• Document passage

Question: Did FDR hate Germany prior to 1933

Hello,

I´ve read several timelines which indicate that FDR had a strong dislke towards Germany before Hitlers rise to power, and I wanted to know if that´s true or if it´s just a common theme for alternate history, and if yes, then why?

I didn´t find any thread to post this question, so I posted it here and I hope it´s okay.
 
I do not know, but after WW1, there was residual dislike and distrust for Germans, including German-Americans.

When Hitler took strongarm power in 1933, there was a kindling of ethnic pride among German-Americans. The movement, founded in Buffalo, NY in 1936, was known as The Bund. Members displayed Third Reich logos, as WW2 was still in the future, the Holocaust had not yet happened and anti-Semitism was prevalent on both sides of the Atlantic. The movement practically shut down in 1939 and disappeared after 1941 to the point it was covered up. It is recalled very little today, but we must remember it was over ethnic pride first, German government second.
 
His cousin TR had lived in Germany two years as a child. He still retained some command of the German language as a adult. Which was useful when begging for votes.
 

Deleted member 1487

From what I've read Roosevelt had some bad childhood experiences in Germany which left a bad taste in his mouth about the country reportedly his entire life:
https://www.captivatinghistory.com/franklin-d-roosevelts-childhood-and-education/
During this time, Roosevelt began formulating opinions on other countries and their people. Franklin loved France, along with the people who lived there. On the other hand, he claimed that Germany and its citizens were rude and that they constantly said they were better than everyone else. There is a possibility that he inherited his opinions on Germany from his parents who thought that the people were “filthy … German swine.”[viii]
Marrin, Albert. FDR and the American Crisis. 2015.
 

Deleted member 1487

I do not know, but after WW1, there was residual dislike and distrust for Germans, including German-Americans.

When Hitler took strongarm power in 1933, there was a kindling of ethnic pride among German-Americans. The movement, founded in Buffalo, NY in 1936, was known as The Bund. Members displayed Third Reich logos, as WW2 was still in the future, the Holocaust had not yet happened and anti-Semitism was prevalent on both sides of the Atlantic. The movement practically shut down in 1939 and disappeared after 1941 to the point it was covered up. It is recalled very little today, but we must remember it was over ethnic pride first, German government second.
Seriously? The Bund was about Nazism. Even the Nazi government in Germany was embarrassed by them and their antics.

• Source data
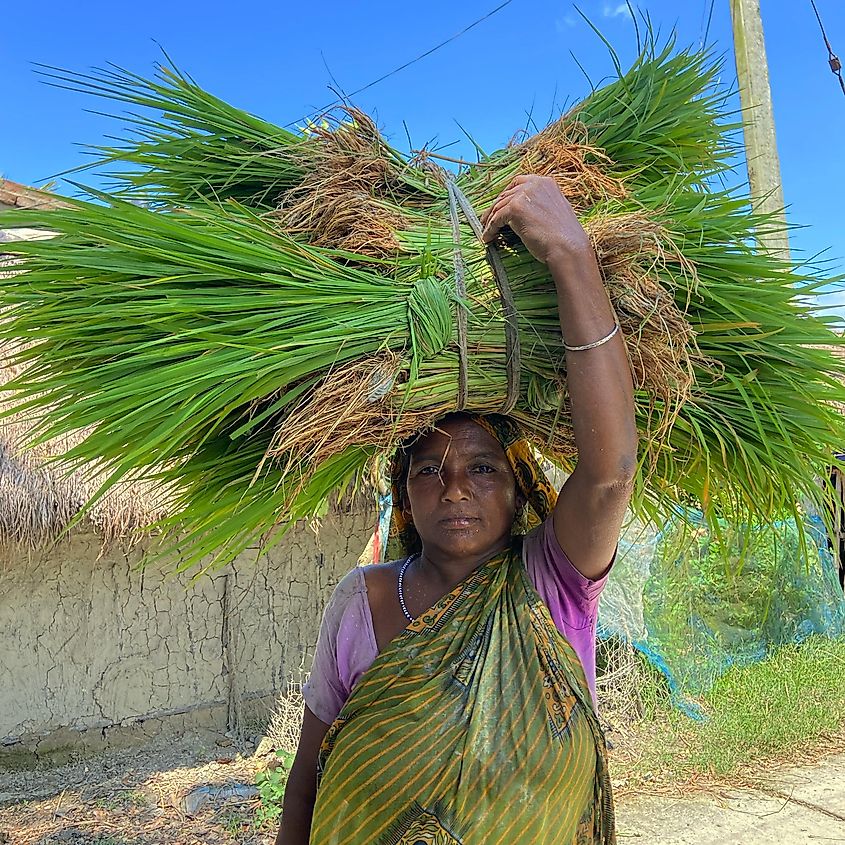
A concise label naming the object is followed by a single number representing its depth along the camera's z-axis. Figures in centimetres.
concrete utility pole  557
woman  132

• Work order
Can you quote the forum thread about FDR and Germany, word for word, between "Question: Did FDR" and "hope it´s okay.", inclusive?

• Finished task
Question: Did FDR hate Germany prior to 1933

Hello,

I´ve read several timelines which indicate that FDR had a strong dislke towards Germany before Hitlers rise to power, and I wanted to know if that´s true or if it´s just a common theme for alternate history, and if yes, then why?

I didn´t find any thread to post this question, so I posted it here and I hope it´s okay.